A falta de mérito real, o orgulho tirará vaidade do que não presta para nada. Afetará na sua pessoa e no seu porte maneiras impossíveis; ou até se julgará de uma raça diferente do comum dos humanos, lá porque despertou um dia, graças à morte repentina de algum velho tio, senhor de meio milhão.


Ora, ás meditações daqueles que se sentirem achacados desta fatuidade, pode propor-se a seguinte história:


Bajazeto I, imperador dos Turcos, era coxo; Tamerlão, imperador dos Mongóis, era cego de um olho. Tendo o primeiro sido vencido pelo segundo, na famosa Batalha de Ancara, foi conduzido a presença do seu vencedor; e Tamerlão, ao ver coxear o prisioneiro, desatou a rir. Bajazeto, achando que o Tártaro zombava dele, gritou: Por que está rindo assim, Tamerlão? Não sabes que a fortuna, que hoje te sorri, pode amanhã mostrar-se bem triste? Longe de mim rir de seu infortúnio, responde o Tártaro; mas, ao ver tua enfermidade e a minha, não posso deixar de dizer a mim mesmo: É necessário que os impérios e as riquezas sejam de muito pouco valor aos olhos d'Aquele que está no Alto para que as prodigalise a homens tão mal formados como nós!


O apetite desregrado da glória expõe o homem ao opróbrio, sugerindo-lhe passos aviltantes. Há eminências onde se não chega senão caminhando de rastos, honra que se não compram senão por genuflexões.


É este apetite imoderado das honras que faz a fortuna de todos o passamaneiros e de todos os governos que se levantam.

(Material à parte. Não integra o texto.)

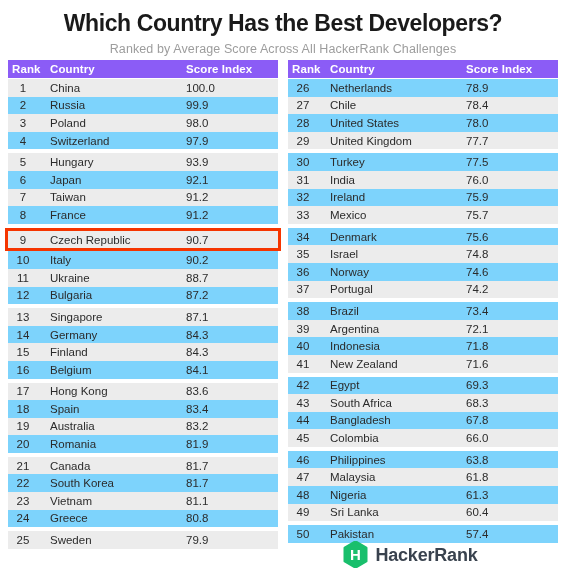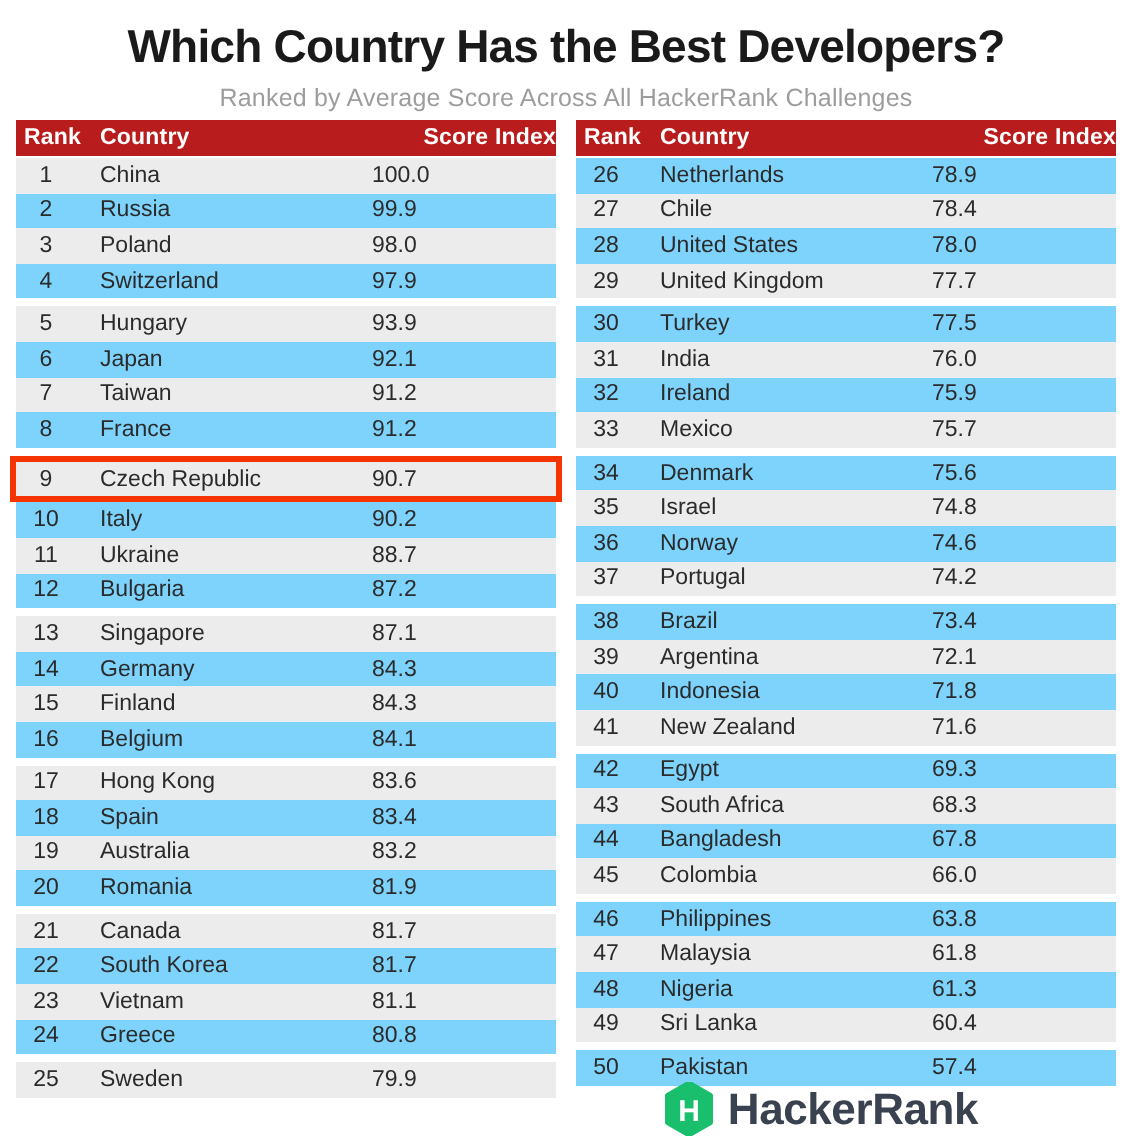"Rank" .thead { background: #b91c1c -> #8b5cf6 }
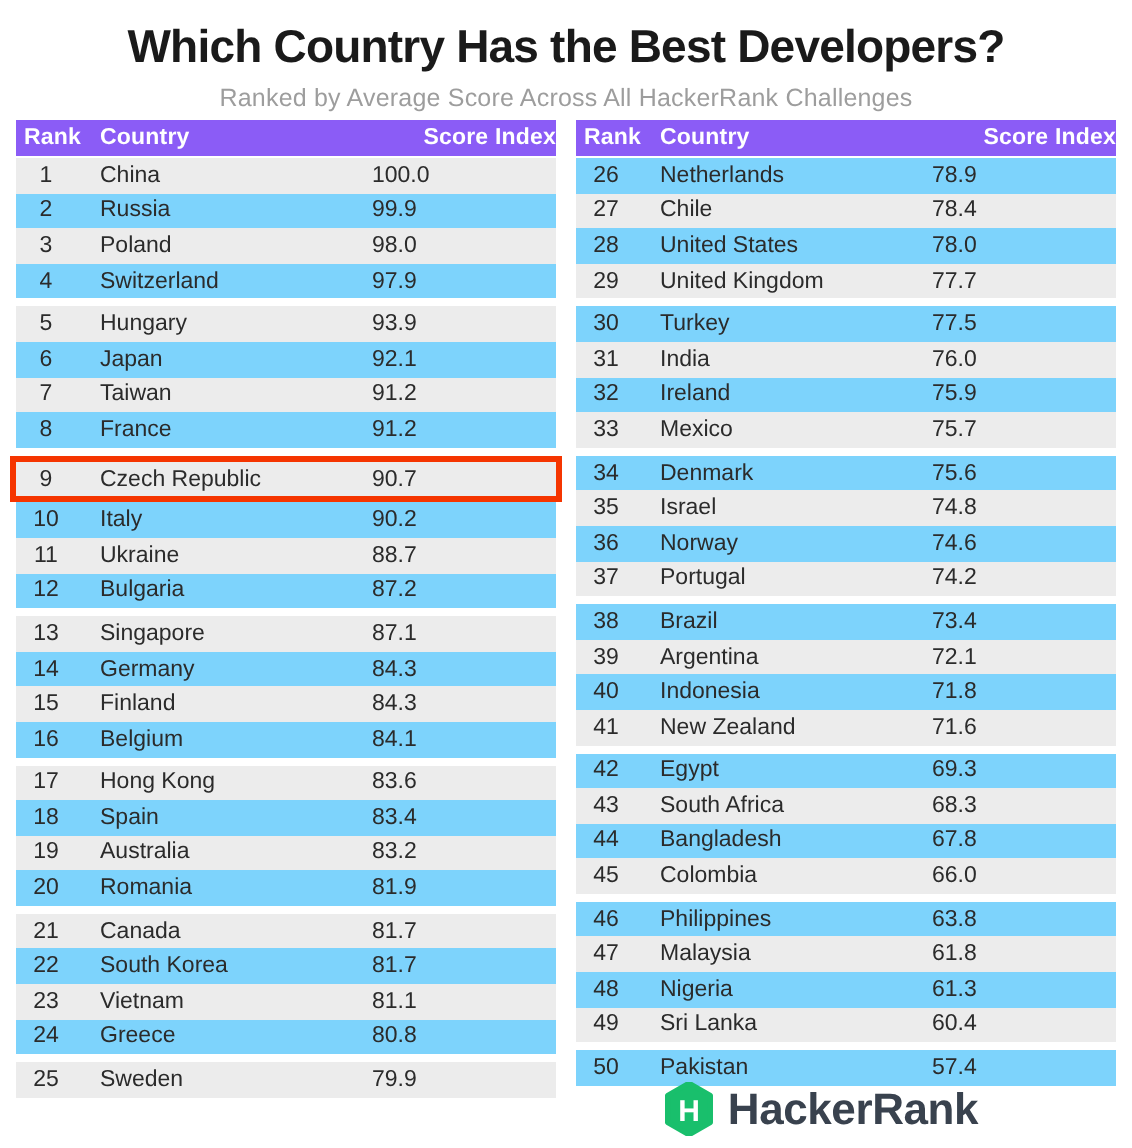"Score Index" .th-score { text-align: right -> left }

É ele que faz do povo mais generoso, mais bravo e mais amável da terra, o povo menos governável e o mais governado! São as pretensões sem motivo que impedem a nossa pátria de assentar a sua paz; e as revoluções que a comovem e agitam, não são, o mais das vezes, senão a explosão estéril da cólera das vaidades descontentes contra as vaidades satisfeitas.


É a essa sede de subir que todas as cortes deveram e devem ainda essa elegante ignomínia que se chama um cortezão. Vede esse homem que abafa seus sentimentos, dissimula suas opiniões, faz calar a consciência, atraiçoa os amigos, espia um sopro para soprar, um sinal para falar; é um cortezão. Sempre disposto a vender seu Deus e sua alma, por um favor, está curvado pelo hábito da reverência, arrugado pelo falso sorriso, emagrecido pela inveja. Empalidecido pelo anojo, bem como pelas freimas, só conhece um deus, a sua ambição; uma audácia, a da calúnia: um receio, o de desagradar, dizendo a verdade; um fim, subir para se vingar do suplício que lhe inflige o sentimento íntimo da sua própria abjeção. É um verme luzente, isto é, um animal que rasteja e brilha.


-- Retirado do livro "O homem como deveria sê-lo", de V. Marchal.